[begin Document segment]
The NYE has consistently spoken out against attacks on freedom of speech in North Yorkshire by Scarborough Borough Council, North Yorkshire Police (NYP) and the former Police, Fire & Crime Commissioner (PFCC) Julia Mulligan.

Journalists and police officers are now raising exactly the same concerns about media suppression by the Chief Constable and the PFCC, the NYE has been raising for years.

Other viewpoints on NYP media operations

Richmondshire Today 

Hold the Front Page (HTFP) is the UK’s national website for journalists. This HTFP article by David Sharman quotes concerns by Richmondshire Today editor Joe Willis about media suppression by North Yorkshire Police:

“Editors and reporters who deal with North Yorkshire Police have criticised the force after it introduced new guidance detailing the service it will provide to the media.

The force says in the guidance that journalists are to “assume” the only information available about incidents is what has been proactively published by its corporate communications department, adding it is now unable to respond to media enquiries about incidents including “lower-level” assaults or disturbances, anti-social behaviour, criminal damage and road traffic collisions.

North Yorks Police says the measure has been implemented on the grounds that the department is “not resourced to just provide a media response service”. Joe Willis told HTFP: 

“Basically, if you want any information on anything deemed to be a ‘lower-level incident’ you’re not going to get it unless the force decides to put it on its own website/Facebook pages. 

There’s a long list of what constitutes a lower-level incident, many of which are the bread and butter of local news outlets. But they’re not actually going to tell you you’re not going to get it because they won’t reply to queries they deem are about ‘lower-level incidents’. 

It leaves you sat wondering if they got your email, if they’re working on it or if they’ve just deleted it. It’s Kafkaesque in its absurdity, Pravdaesque in its intent and definitely bloody rude and disrespectful to local journalists who have had, until now, excellent working relationships with police officers and the police media department.

As well as being a slap in the face for local journalists, it is not helpful to the communities they work in. The public should be able to know what’s happening in their neighbourhood, and it shouldn’t be the job of the police to decide what they should know and what they shouldn’t.

It should be pointed out this isn’t the police saying ‘we are withholding information for operational reasons’ – this is the police saying ‘we’re not going to tell you because we’re too busy updating our own website and Facebook pages.” 

Joe added the new policy also made following cases through the courts “more difficult”. He said:

“We won’t know what’s happened and if arrests have been made unless they deem to put the info on their own channels.

Even if it’s not ‘lower-level’, the force put it on their own channels rather than send a statement and journalists have been told to assume that that’s the only information they’re going to make available, so getting further guidance is out of the question.
[end Document segment]
* **Goal**:
Copy a passage from the text on North Yorkshire Police's media guidance word for word, beginning at the words that have "North Yorks Police" and stopping after "about ‘lower-level incidents’.". The items that come after the text can be left aside.
[begin Raw data]
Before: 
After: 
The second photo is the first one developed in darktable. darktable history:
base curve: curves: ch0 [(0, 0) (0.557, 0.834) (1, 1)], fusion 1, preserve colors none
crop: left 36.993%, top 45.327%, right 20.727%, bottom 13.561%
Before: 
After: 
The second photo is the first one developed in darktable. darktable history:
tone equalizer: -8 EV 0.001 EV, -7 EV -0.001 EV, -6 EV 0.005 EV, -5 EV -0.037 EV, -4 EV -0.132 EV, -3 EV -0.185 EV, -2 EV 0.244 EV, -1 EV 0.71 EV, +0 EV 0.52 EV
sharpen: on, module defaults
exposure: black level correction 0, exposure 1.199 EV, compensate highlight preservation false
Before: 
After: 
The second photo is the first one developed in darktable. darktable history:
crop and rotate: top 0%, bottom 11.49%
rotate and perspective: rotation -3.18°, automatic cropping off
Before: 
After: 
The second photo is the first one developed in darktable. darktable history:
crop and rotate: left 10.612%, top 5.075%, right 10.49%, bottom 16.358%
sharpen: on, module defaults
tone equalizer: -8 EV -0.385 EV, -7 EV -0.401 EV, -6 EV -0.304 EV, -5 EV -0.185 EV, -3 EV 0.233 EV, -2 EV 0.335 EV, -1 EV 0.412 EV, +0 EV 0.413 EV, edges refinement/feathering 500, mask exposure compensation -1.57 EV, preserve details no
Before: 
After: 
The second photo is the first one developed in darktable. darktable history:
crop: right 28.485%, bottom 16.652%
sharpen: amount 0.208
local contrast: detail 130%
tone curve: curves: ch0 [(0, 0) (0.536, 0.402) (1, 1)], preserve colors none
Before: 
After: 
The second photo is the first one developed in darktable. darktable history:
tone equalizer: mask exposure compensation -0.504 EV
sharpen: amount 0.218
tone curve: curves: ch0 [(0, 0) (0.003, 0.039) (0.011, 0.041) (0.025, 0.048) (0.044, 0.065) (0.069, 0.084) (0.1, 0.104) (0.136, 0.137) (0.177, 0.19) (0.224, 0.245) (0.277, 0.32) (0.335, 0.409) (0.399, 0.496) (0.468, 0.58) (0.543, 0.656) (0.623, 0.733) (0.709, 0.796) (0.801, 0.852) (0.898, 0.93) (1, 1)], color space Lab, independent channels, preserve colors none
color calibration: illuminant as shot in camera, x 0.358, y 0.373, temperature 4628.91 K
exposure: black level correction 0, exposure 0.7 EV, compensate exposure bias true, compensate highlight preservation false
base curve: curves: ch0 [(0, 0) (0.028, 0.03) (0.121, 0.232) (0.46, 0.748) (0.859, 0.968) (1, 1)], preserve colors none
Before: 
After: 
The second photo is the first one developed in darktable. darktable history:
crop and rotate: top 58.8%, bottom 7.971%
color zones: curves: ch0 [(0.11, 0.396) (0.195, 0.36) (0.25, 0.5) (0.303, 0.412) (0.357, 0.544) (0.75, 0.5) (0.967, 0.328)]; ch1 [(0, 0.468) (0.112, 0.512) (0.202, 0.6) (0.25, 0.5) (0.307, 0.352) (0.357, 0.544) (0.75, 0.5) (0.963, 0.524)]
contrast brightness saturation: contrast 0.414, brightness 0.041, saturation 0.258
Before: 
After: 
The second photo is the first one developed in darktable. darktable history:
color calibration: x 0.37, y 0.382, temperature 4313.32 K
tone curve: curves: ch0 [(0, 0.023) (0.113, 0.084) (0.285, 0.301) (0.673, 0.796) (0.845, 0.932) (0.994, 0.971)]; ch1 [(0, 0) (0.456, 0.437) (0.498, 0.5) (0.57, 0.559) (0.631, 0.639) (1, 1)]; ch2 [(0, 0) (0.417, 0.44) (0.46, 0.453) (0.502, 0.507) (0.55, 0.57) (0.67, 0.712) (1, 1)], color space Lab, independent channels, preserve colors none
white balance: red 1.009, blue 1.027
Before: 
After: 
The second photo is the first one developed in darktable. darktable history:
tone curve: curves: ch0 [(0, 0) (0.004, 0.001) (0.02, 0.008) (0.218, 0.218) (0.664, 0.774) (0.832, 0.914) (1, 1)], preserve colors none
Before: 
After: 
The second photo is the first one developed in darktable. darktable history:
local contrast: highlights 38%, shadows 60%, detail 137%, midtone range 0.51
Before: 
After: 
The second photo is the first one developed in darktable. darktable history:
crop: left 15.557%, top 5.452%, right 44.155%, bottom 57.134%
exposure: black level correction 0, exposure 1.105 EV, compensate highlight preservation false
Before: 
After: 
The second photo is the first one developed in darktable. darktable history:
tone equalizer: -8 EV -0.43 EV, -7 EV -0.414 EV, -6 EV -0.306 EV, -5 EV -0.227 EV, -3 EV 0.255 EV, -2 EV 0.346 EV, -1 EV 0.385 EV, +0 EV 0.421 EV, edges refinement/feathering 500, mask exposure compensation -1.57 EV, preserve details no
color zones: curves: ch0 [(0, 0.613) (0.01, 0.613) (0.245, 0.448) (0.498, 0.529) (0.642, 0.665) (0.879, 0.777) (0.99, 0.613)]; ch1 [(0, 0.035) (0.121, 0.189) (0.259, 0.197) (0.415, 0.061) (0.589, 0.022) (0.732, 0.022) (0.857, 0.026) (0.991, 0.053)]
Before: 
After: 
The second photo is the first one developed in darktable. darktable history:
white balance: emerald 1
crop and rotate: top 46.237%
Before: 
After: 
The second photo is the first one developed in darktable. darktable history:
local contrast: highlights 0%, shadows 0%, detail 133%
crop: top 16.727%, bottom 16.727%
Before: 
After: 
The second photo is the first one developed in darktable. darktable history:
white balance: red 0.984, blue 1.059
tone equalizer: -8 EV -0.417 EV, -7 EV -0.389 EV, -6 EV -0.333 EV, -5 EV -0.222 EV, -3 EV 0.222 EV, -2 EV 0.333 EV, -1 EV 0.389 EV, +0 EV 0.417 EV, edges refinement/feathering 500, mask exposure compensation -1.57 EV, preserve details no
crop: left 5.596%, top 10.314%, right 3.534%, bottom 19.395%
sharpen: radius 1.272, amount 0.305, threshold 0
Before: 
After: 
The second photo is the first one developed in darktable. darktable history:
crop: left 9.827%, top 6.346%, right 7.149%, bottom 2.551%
[end Raw data]
* **Answer to this problem**:
North Yorks Police says the measure has been implemented on the grounds that the department is “not resourced to just provide a media response service”. Joe Willis told HTFP: 

“Basically, if you want any information on anything deemed to be a ‘lower-level incident’ you’re not going to get it unless the force decides to put it on its own website/Facebook pages. 

There’s a long list of what constitutes a lower-level incident, many of which are the bread and butter of local news outlets. But they’re not actually going to tell you you’re not going to get it because they won’t reply to queries they deem are about ‘lower-level incidents’.